Our sages explain that the three foods we are commanded to consume on Passover correspond to these same three stages. The bitter herbs reflect our ancestors’ suffering, the Paschal lamb was offered to commemorate G‑d’s protection as He punished our Egyptian masters, and the matzah represents our hasty and total exit from the land of Egypt—our freedom.
So, why does the Torah describe this bread of freedom as the “bread of poverty”?
Indeed, writes Maharal of Prague (Rabbi Judah Lowe, 1525–1609), the Torah is skillfully highlighting the true meaning of freedom. Freedom means the liberation from dependency on matters or forces that are external to our true selves and goals. True freedom allows the self to shine forth unhindered.
A gourmet bread containing oil or honey, a cake with nuts and fruits, or a challah with eggs and poppy seeds, cannot represent freedom. They are flavored by external ingredients that override their most basic materials. Matzah, lacking such extra ingredients, symbolizes the most pure and true self, a self not enslaved by foreign influences.
The Jews in Egypt had been molded into slaves, with the mindset and all else that accompanies two hundred and ten years of exile and harsh labor. They had likewise absorbed and become part of the Egyptian culture and practice. To be free, to become a nation unto themselves, they had to shake off their dependency, the mindsets and customs of the nation of Pharaohs. All the way down to their basic flour and water.
The matzah was a message that the past two hundred years of conduct and dependency were truly slavery. To become free men, the Jews had to be independent from foreign culture and servitude. Their only dependency was to G‑d, of whose fire their own souls—and therefore, their true selves—were actual flames.
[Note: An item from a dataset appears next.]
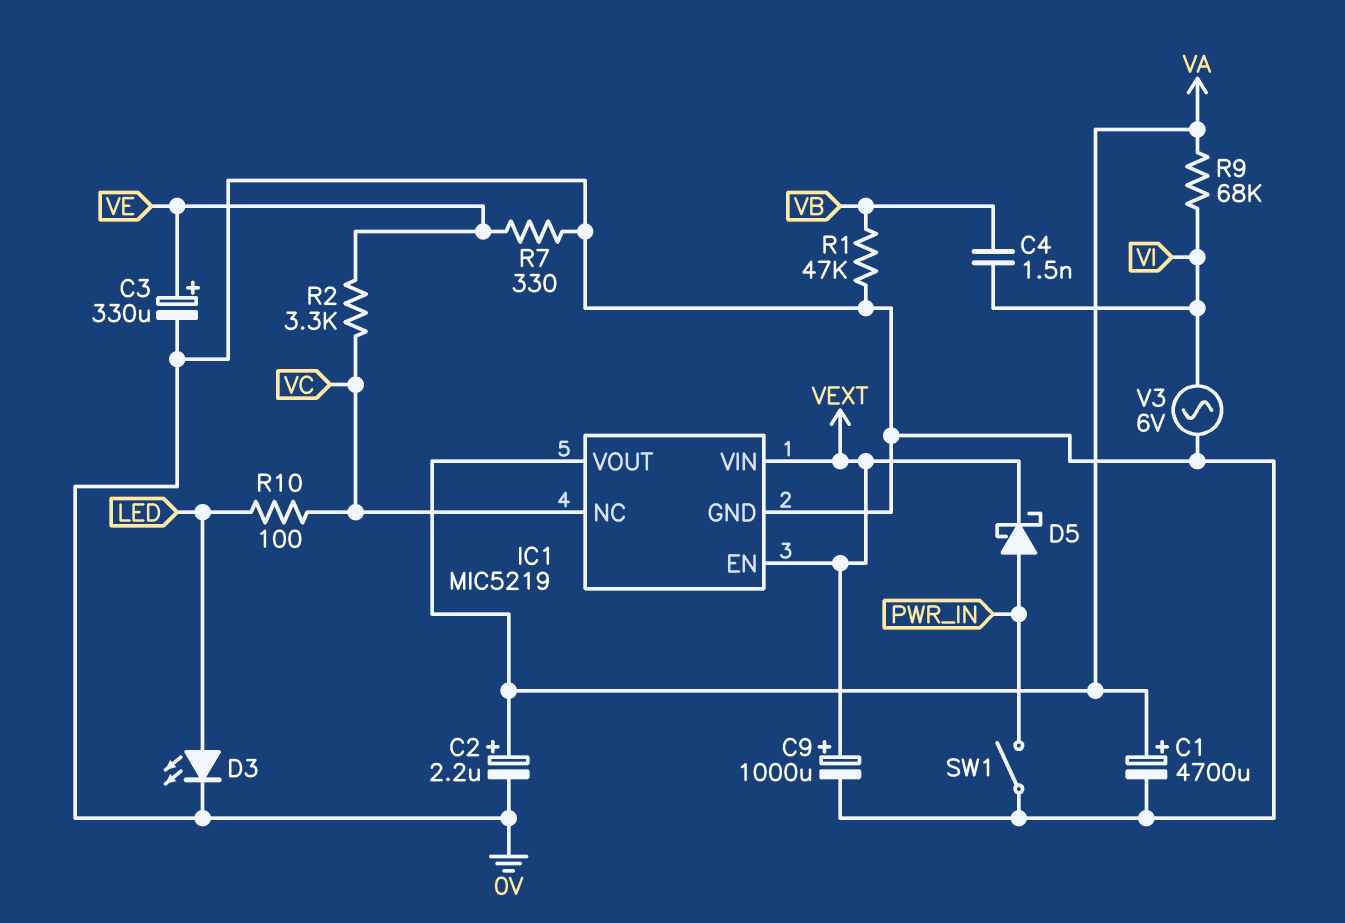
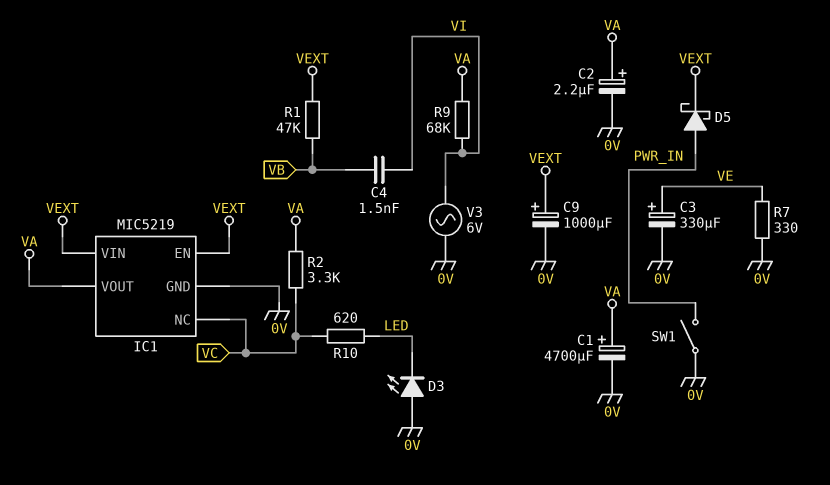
D3: LED (A LED, K 0V) -> LED (A 0V, K LED)
R1: 47k (0V, VB) -> 47k (VB, VEXT)
R2: 3.3k (VC, VE) -> 3.3k (VA, VC)
R10: 100 (LED, VC) -> 620 (LED, VC)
This message rings true throughout history, and still guides us today. On the national level, an Israel free of American or European dependency is a freer Israel, able to conduct herself in accordance with her own history and destiny. An America free of dependency on foreign oil is a freer America, able to pursue the principles upon which it was founded. On a personal level, too, a person who can bring themselves to forgo their TV on Saturday is no longer enslaved to it. They may seem to be consuming the bread of “poverty,” by depriving themselves of certain “extras,” yet they have actually found the bread of freedom.
The person who can overcome negative social or internal pressures and align his life with his soul’s purpose has freed his true self and given it expression.
Each year we have a festival of true freedom, to search out and negate negative and external influences, and to refresh our sense of who we truly are.